**Work to be completed:** Transcribe the text of every row below line for line, without changing a word, and leave the pictures out of your answer.

**Information:**
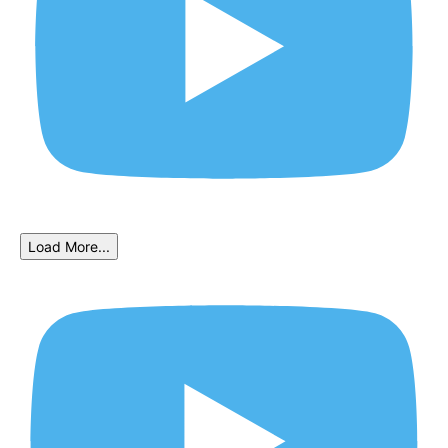
Load More...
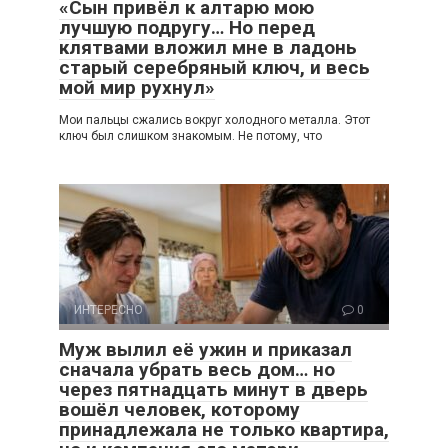
«Сын привёл к алтарю мою
лучшую подругу… Но перед
клятвами вложил мне в ладонь
старый серебряный ключ, и весь
мой мир рухнул»
Мои пальцы сжались вокруг холодного металла. Этот
ключ был слишком знакомым. Не потому, что
ИНТЕРЕСНО
0
Муж вылил её ужин и приказал
сначала убрать весь дом… но
через пятнадцать минут в дверь
вошёл человек, которому
принадлежала не только квартира,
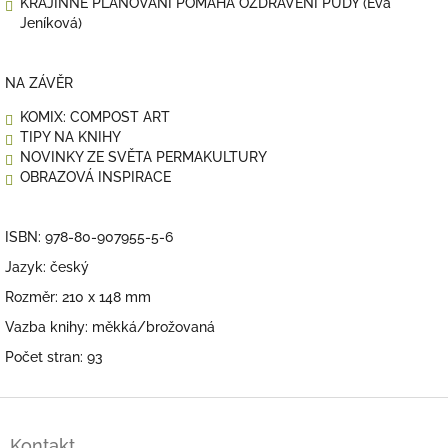
KRAJINNÉ PLÁNOVÁNÍ POMÁHÁ OZDRAVENÍ PŮDY (Eva
Jeníková)
NA ZÁVĚR
KOMIX: COMPOST ART
TIPY NA KNIHY
NOVINKY ZE SVĚTA PERMAKULTURY
OBRAZOVÁ INSPIRACE
ISBN: 978-80-907955-5-6
Jazyk: český
Rozměr: 210 x 148 mm
Vazba knihy: měkká/brožovaná
Počet stran: 93
Z
á
Kontakt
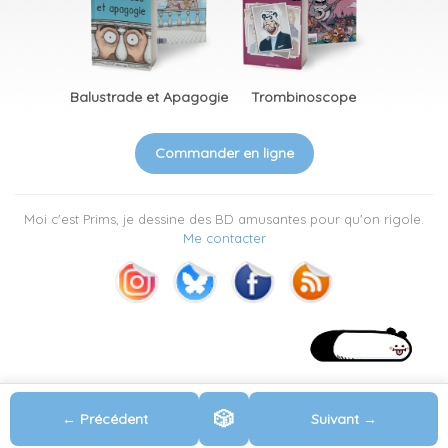
Balustrade et Apagogie
Trombinoscope
Commander en ligne
Moi c'est Prims, je dessine des BD amusantes pour qu'on rigole.
Me contacter
🎲
← Précédent
Suivant →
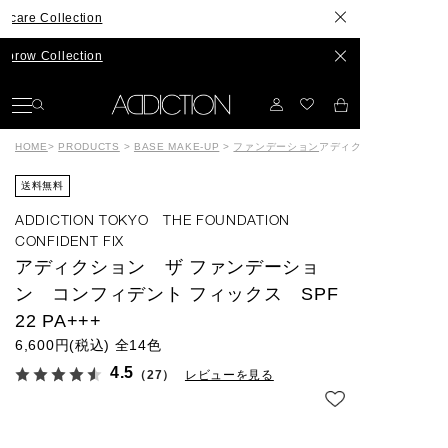
llection
llection
HOME
>
PRODUCTS
>
BASE MAKE-UP
>
ファンデーション
アディクション ザ ファン
送料無料
ADDICTION TOKYO THE FOUNDATION
CONFIDENT FIX
アディクション ザ ファンデーショ
ン コンフィデント フィックス SPF
22 PA+++
6,600円(税込)
全14色
4.5
（27）
レビューを見る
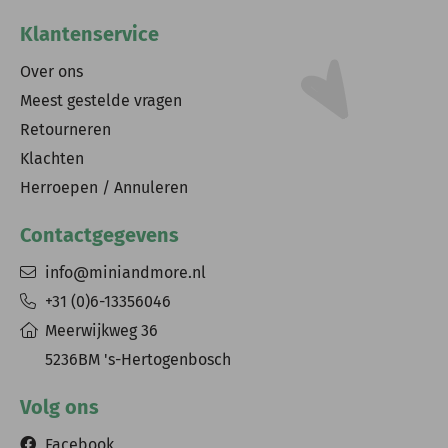
Klantenservice
Over ons
Meest gestelde vragen
Retourneren
Klachten
Herroepen / Annuleren
Contactgegevens
info@miniandmore.nl
+31 (0)6-13356046
Meerwijkweg 36
5236BM 's-Hertogenbosch
Volg ons
Facebook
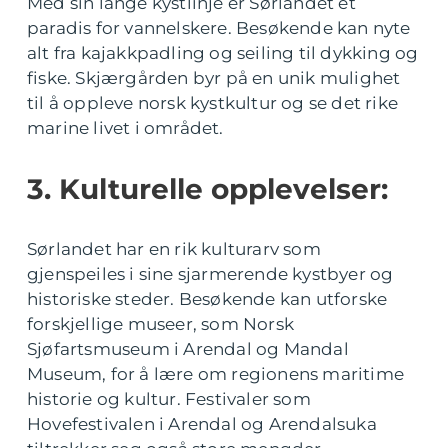
Med sin lange kystlinje er Sørlandet et
paradis for vannelskere. Besøkende kan nyte
alt fra kajakkpadling og seiling til dykking og
fiske. Skjærgården byr på en unik mulighet
til å oppleve norsk kystkultur og se det rike
marine livet i området.
3. Kulturelle opplevelser:
Sørlandet har en rik kulturarv som
gjenspeiles i sine sjarmerende kystbyer og
historiske steder. Besøkende kan utforske
forskjellige museer, som Norsk
Sjøfartsmuseum i Arendal og Mandal
Museum, for å lære om regionens maritime
historie og kultur. Festivaler som
Hovefestivalen i Arendal og Arendalsuka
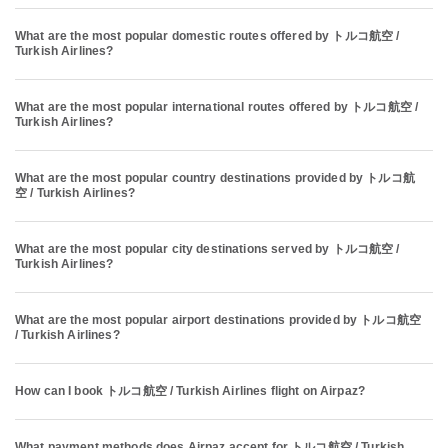
What are the most popular domestic routes offered by トルコ航空 /
Turkish Airlines?
What are the most popular international routes offered by トルコ航空 /
Turkish Airlines?
What are the most popular country destinations provided by トルコ航
空 / Turkish Airlines?
What are the most popular city destinations served by トルコ航空 /
Turkish Airlines?
What are the most popular airport destinations provided by トルコ航空
/ Turkish Airlines?
How can I book トルコ航空 / Turkish Airlines flight on Airpaz?
What payment methods does Airpaz accept for トルコ航空 / Turkish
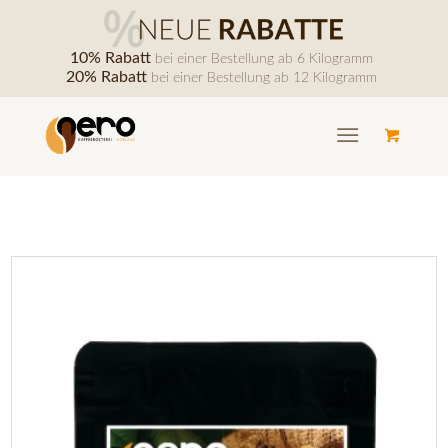
10% Rabatt
bei einer Bestellung ab 6 Kilogramm
20% Rabatt
bei einer Bestellung ab 12 Kilogramm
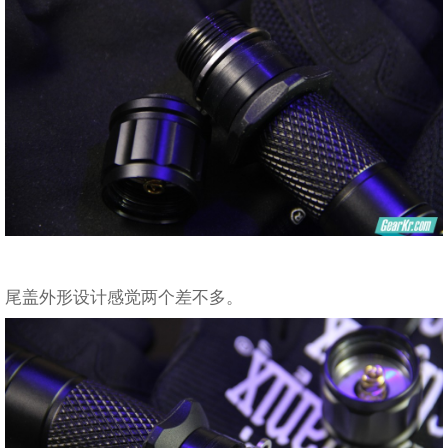
尾盖外形设计感觉两个差不多。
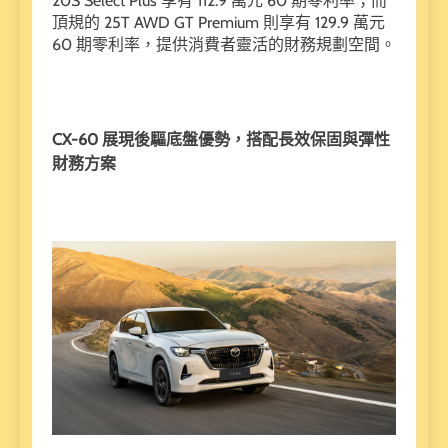
20S Select Plus 享有 112.9 萬元 60 期零利率；而
頂規的 25T AWD GT Premium 則享有 129.9 萬元
60 期零利率，提供消費者靈活的財務規劃空間。
CX-60 展現後驅底盤優勢，搭配長效保固與彈性
財務方案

**Result of the task:**
Load More...
«Сын привёл к алтарю мою
лучшую подругу… Но перед
клятвами вложил мне в ладонь
старый серебряный ключ, и весь
мой мир рухнул»
Мои пальцы сжались вокруг холодного металла. Этот
ключ был слишком знакомым. Не потому, что
ИНТЕРЕСНО
0
Муж вылил её ужин и приказал
сначала убрать весь дом… но
через пятнадцать минут в дверь
вошёл человек, которому
принадлежала не только квартира,
KRAJINNÉ PLÁNOVÁNÍ POMÁHÁ OZDRAVENÍ PŮDY (Eva
Jeníková)
NA ZÁVĚR
KOMIX: COMPOST ART
TIPY NA KNIHY
NOVINKY ZE SVĚTA PERMAKULTURY
OBRAZOVÁ INSPIRACE
ISBN: 978-80-907955-5-6
Jazyk: český
Rozměr: 210 x 148 mm
Vazba knihy: měkká/brožovaná
Počet stran: 93
Z
á
Kontakt
Balustrade et Apagogie
Trombinoscope
Commander en ligne
Moi c'est Prims, je dessine des BD amusantes pour qu'on rigole.
Me contacter
🎲
← Précédent
Suivant →
llection
llection
HOME
>
PRODUCTS
>
BASE MAKE-UP
>
ファンデーション
アディクション ザ ファン
送料無料
ADDICTION TOKYO THE FOUNDATION
CONFIDENT FIX
アディクション ザ ファンデーショ
ン コンフィデント フィックス SPF
22 PA+++
6,600円(税込)
全14色
4.5
（27）
レビューを見る
Klantenservice
Over ons
Meest gestelde vragen
Retourneren
Klachten
Herroepen / Annuleren
Contactgegevens
info@miniandmore.nl
+31 (0)6-13356046
Meerwijkweg 36
5236BM 's-Hertogenbosch
Volg ons
Facebook
Med sin lange kystlinje er Sørlandet et
paradis for vannelskere. Besøkende kan nyte
alt fra kajakkpadling og seiling til dykking og
fiske. Skjærgården byr på en unik mulighet
til å oppleve norsk kystkultur og se det rike
marine livet i området.
3. Kulturelle opplevelser:
Sørlandet har en rik kulturarv som
gjenspeiles i sine sjarmerende kystbyer og
historiske steder. Besøkende kan utforske
forskjellige museer, som Norsk
Sjøfartsmuseum i Arendal og Mandal
Museum, for å lære om regionens maritime
historie og kultur. Festivaler som
Hovefestivalen i Arendal og Arendalsuka
What are the most popular domestic routes offered by トルコ航空 /
Turkish Airlines?
What are the most popular international routes offered by トルコ航空 /
Turkish Airlines?
What are the most popular country destinations provided by トルコ航
空 / Turkish Airlines?
What are the most popular city destinations served by トルコ航空 /
Turkish Airlines?
What are the most popular airport destinations provided by トルコ航空
/ Turkish Airlines?
How can I book トルコ航空 / Turkish Airlines flight on Airpaz?
What payment methods does Airpaz accept for トルコ航空 / Turkish
10% Rabatt
bei einer Bestellung ab 6 Kilogramm
20% Rabatt
bei einer Bestellung ab 12 Kilogramm
尾盖外形设计感觉两个差不多。
20S Select Plus 享有 112.9 萬元 60 期零利率；而
頂規的 25T AWD GT Premium 則享有 129.9 萬元
60 期零利率，提供消費者靈活的財務規劃空間。
CX-60 展現後驅底盤優勢，搭配長效保固與彈性
財務方案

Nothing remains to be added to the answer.